I think I will write about Arkansas directly as long as I return to Arkansas. And I will probably write about Arkansas indirectly whenever I address a natural landscape. I have several poems about driving into Arkansas—often titled after the highway I was traveling on when I conceived the poem. The drive from Atlanta to Little Rock actually feels like time-travel in my mind. I also have this strange feeling that the land is somehow moving through me. I know driving can be physically exhausting because of the attention it demands, but I feel emotionally beat up after that drive. 

[TCP] Who do you consider your literary forbears, your silent mentors?
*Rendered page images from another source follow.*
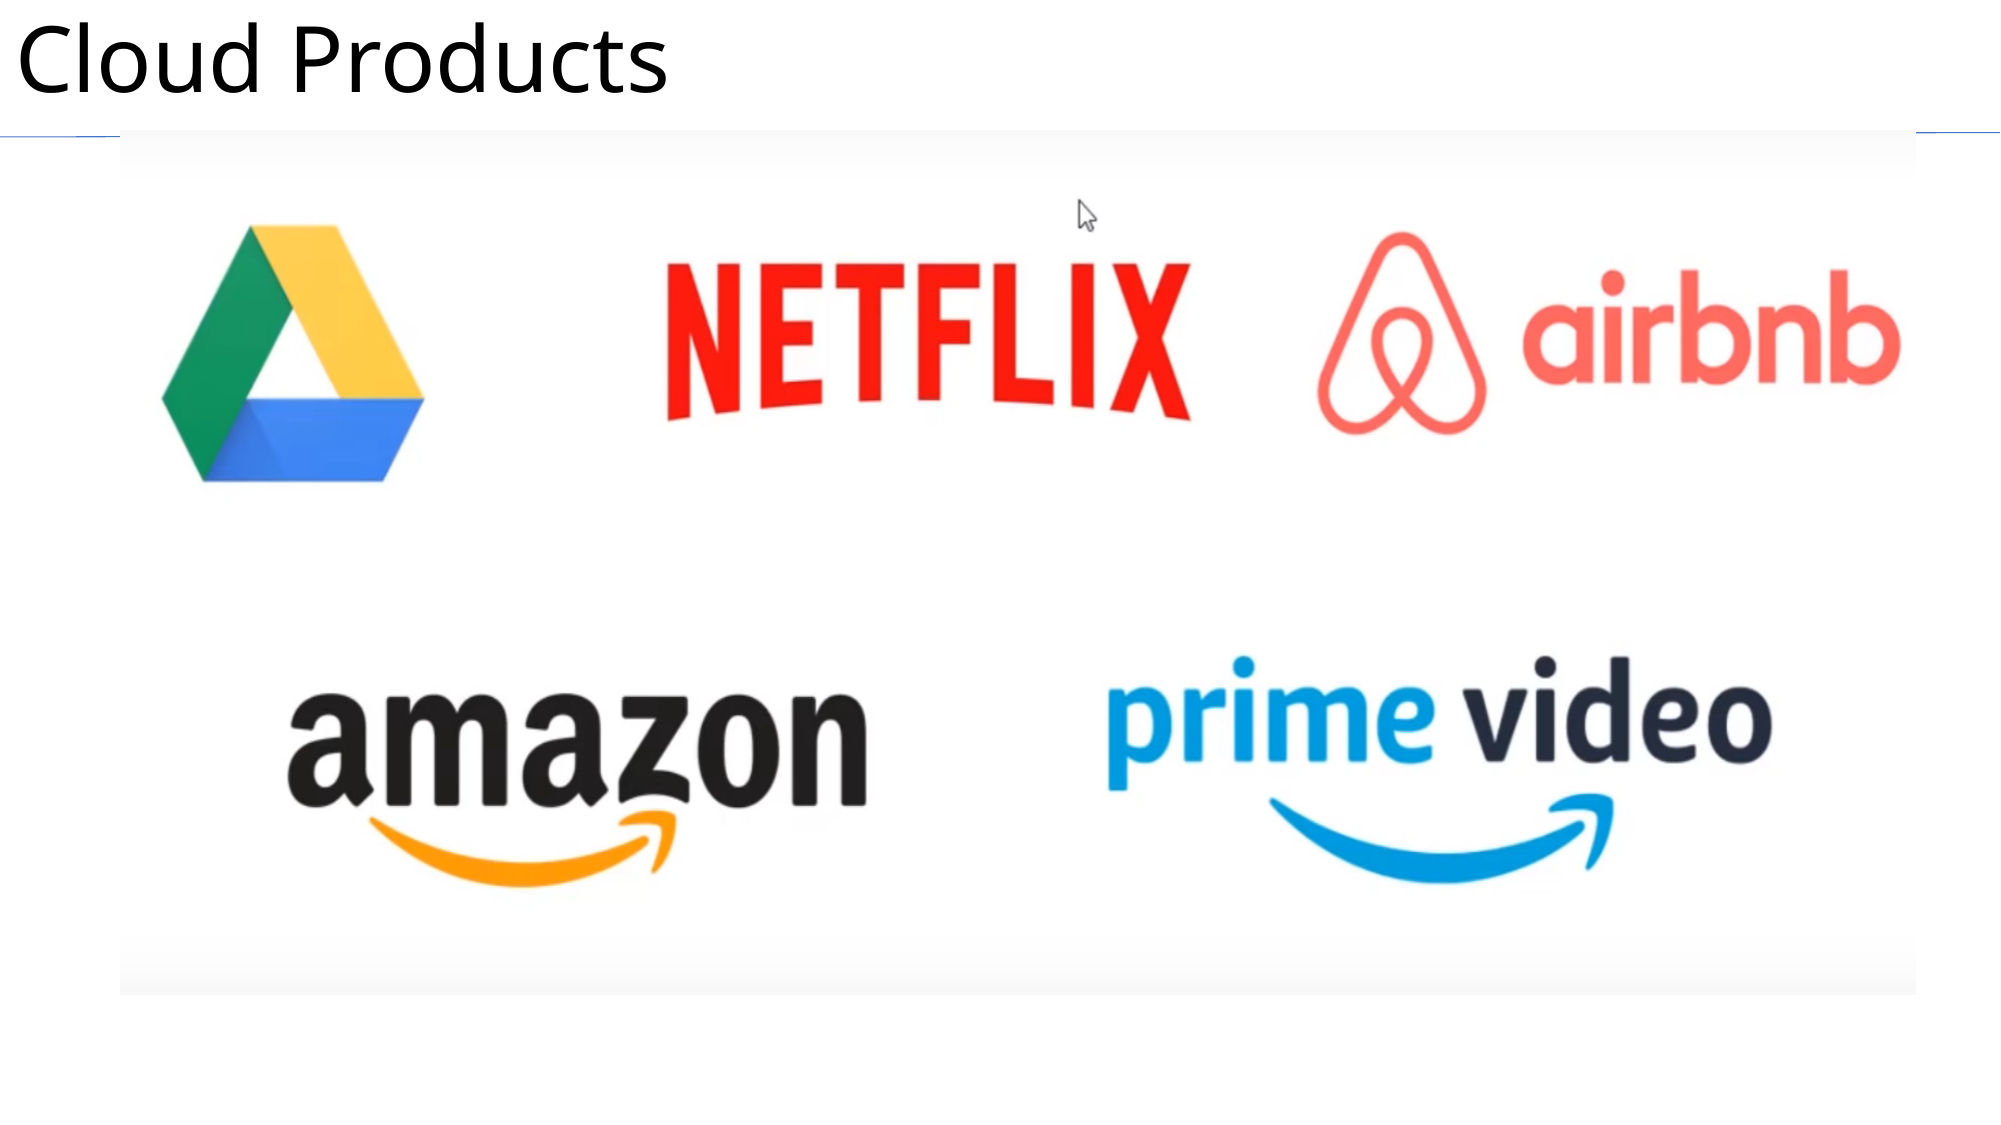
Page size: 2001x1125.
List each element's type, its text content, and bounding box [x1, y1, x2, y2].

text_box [1916, 132, 2000, 137]
title Cloud Products [0, 0, 2000, 127]
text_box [0, 132, 120, 137]
picture [120, 130, 1916, 995]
[JB] Metaphysical writers have always had a great appeal to me personally. This is all about the meditative riff expanding from detail to universe. In regard to early American influence, I think of Melville and Whitman who riff with a more natural ease than Thoreau who also performs the metaphysical shift. I feel I have recently come to a place in my writing where I can accept Whitman’s influence more readily. Gerard Manley Hopkins, William Faulkner, Flannery O’Connor, Marilynne Robinson, and Cormac McCarthy have all played roles in how I approach the spiritual, regionalism, and narrative aesthetics.

In regard to contemporary poets, I have been moved to write and imitate the poetry of Marie Howe, Tony Hoagland, Bob Hicok, B.H. Fairchild, Jack Gilbert, Thomas Lux, and David Huddle.
Poems by Robert Haydon, James Dickey, Stephen Dunn, Stephen Dobyns, James Wright, and James Tate have also worked on my writing. I think it takes a while for a poem to work its way into my writing. When I find a good poem, I find I have to work on its ingestion to get it lodged in my mind. Teaching it helps.

[TCP] You're a prolific writer--can you speak to your writing process?

[JB] I do write a lot. I get going late at night when I am done with my other work. This results in a lot of sleep-deprived workdays. Over time, I think I have created inadvertent emotional deadlines for myself. As a result, writing is almost always a desperate act. If I have too much time, I’m much less productive. I also find that I tend to be streaky. If I hit the right words, I can spit three or four poems in a day or two. This is excluding revision, which can take years. I tend to write toward a narrative sequences as well. If I can establish a direction of a poem series, I arrange them on the floor, and then I try to find the holes.
[TCP] Describe the manuscripts you're working on now.

[JB] I’ve got a few that I keep coming back to. Two Rivers is the Arkansas manuscript. Most of my reflections and projections on Arkansas in this interview are as they pertain to that manuscript.

I think A Thousand Twangling Instruments is the chapbook that comes after Two Rivers.
It moves in a different direction. It is more observant, more detached—lots of birds, nocturnal critters, and trees. This is also a result of moving from an apartment in the city to a house in a more wooded neighborhood of Atlanta.

White Flame of the Crackling Register is a more experimental chapbook interested in bachelorhood, economics, allegories/parables of emotion, and the strange rituals that precede a marriage in America. This chapbook is much more sensitive and less block-headed than it sounds.